The largest mall owner in the country losing control of a mall is the latest sign of strain in the retail market, which has been battered during the coronavirus pandemic as stores have been forced to close for months, shoppers have stayed at home after they reopened and dozens of retailers have filed for bankruptcy.

Brookfield Property Partners announced this week that it lost $2 billion last year with its retail side posting a $222 million loss in operational cash flow. It also laid off 20 percent of its retail staff in September with plans to sell off some of its malls, CNBC reported.

Simon has not posted its fourth quarter of 2020 results yet, but it posted $145.9 million in income during the third quarter, a 73 percent drop from the same time in 2019.

Aside from the Town Center mall, Simon also plans to give up control of four other struggling malls around the country that carry a $410.9 million mortgage debt, MarketWatch reported. The properties are the Mall at Tuttle Crossing in Dublin, Ohio; the Southridge Mall in Greendale, Wis.; the Montgomery Mall in North Wales, Pa., and the Crystal Mall in Waterford, Conn.
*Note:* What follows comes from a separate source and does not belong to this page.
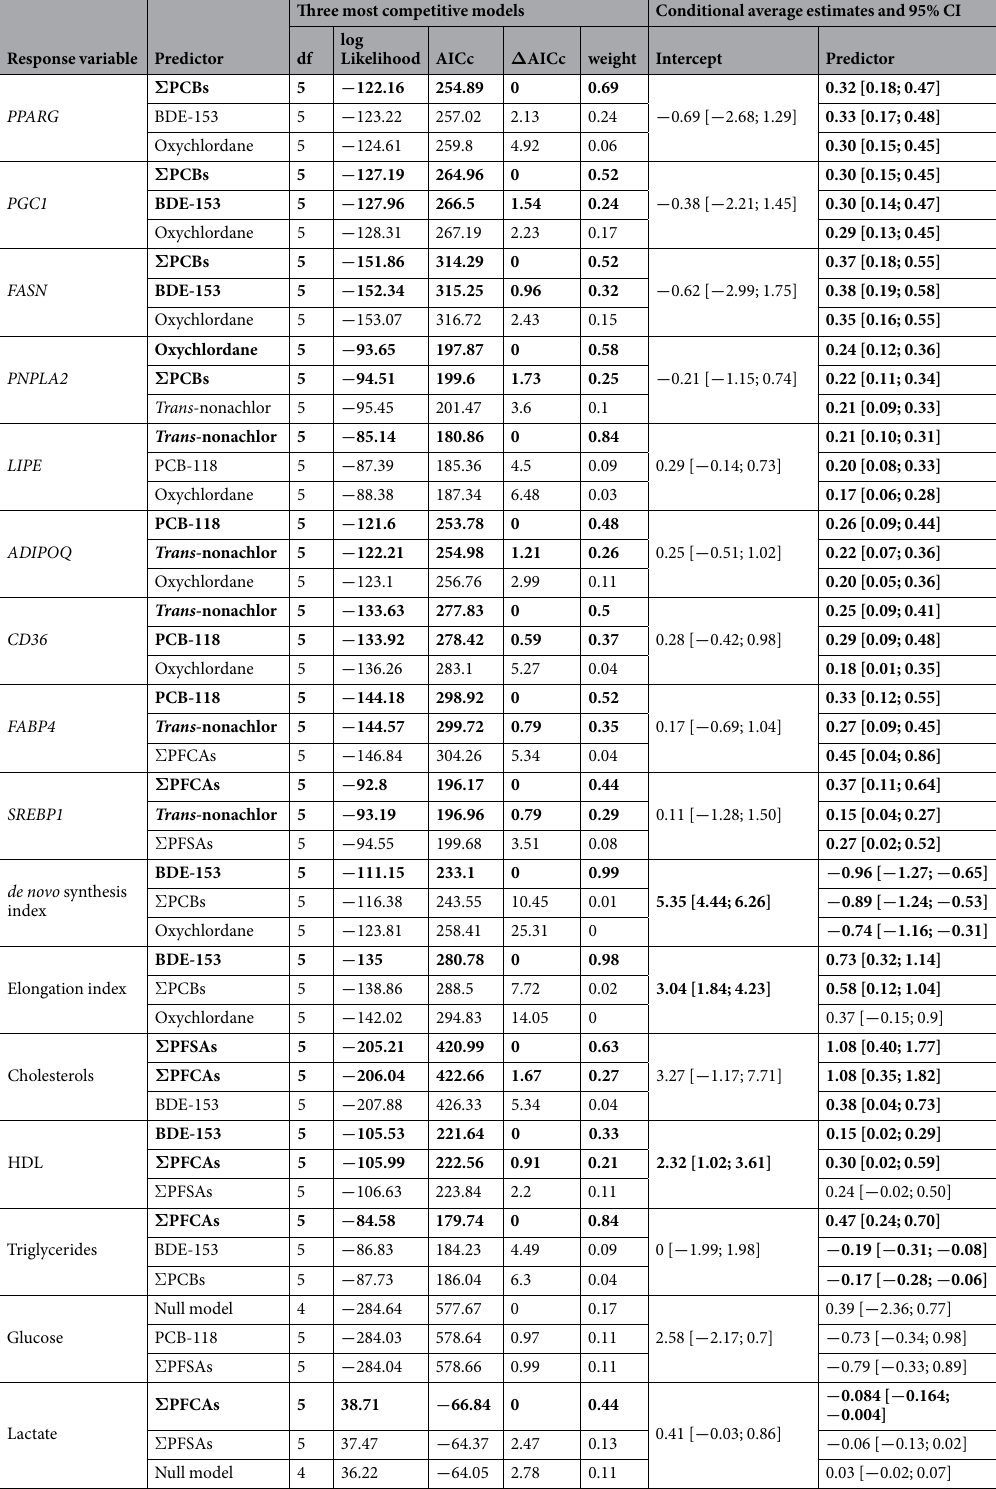
Table 1. Relationships between biomarkers of energy metabolism and pollutant concentrations in female polar bears adipose tissue and plasma captured in Svalbard (2012–2013). The three most competitive models including the best predictor ( Δ AICc = 0), predictors that received strong support ( Δ AICc ≤ 2), conditional averaged estimates and 95% confidence intervals derived from mixed models are given. Bold values represent significant relationships, shaded rows represent the variables and relationships with Δ AICc <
Simon recently completed its acquisition of rival Taubman Centers at a nearly $800 million discount, after trying to back out of the deal, and has spent the pandemic picking up bankrupt retailers like JCPenney and Brooks Brothers. Despite the struggles, the mall owner’s portfolio includes 10 of the most valuable malls in the country and analysts have not counted Simon out.

“If anybody’s going to make it through this in a reasonably unscathed manner — I say that because nobody is going to be unscathed — it’s going to be Simon,” Patrick Wilson, a portfolio manager at CenterSquare Investment Management, previously told Commercial Observer. “Their balance sheet and the breadth and quality of their assets, I think, will win the day in the end.”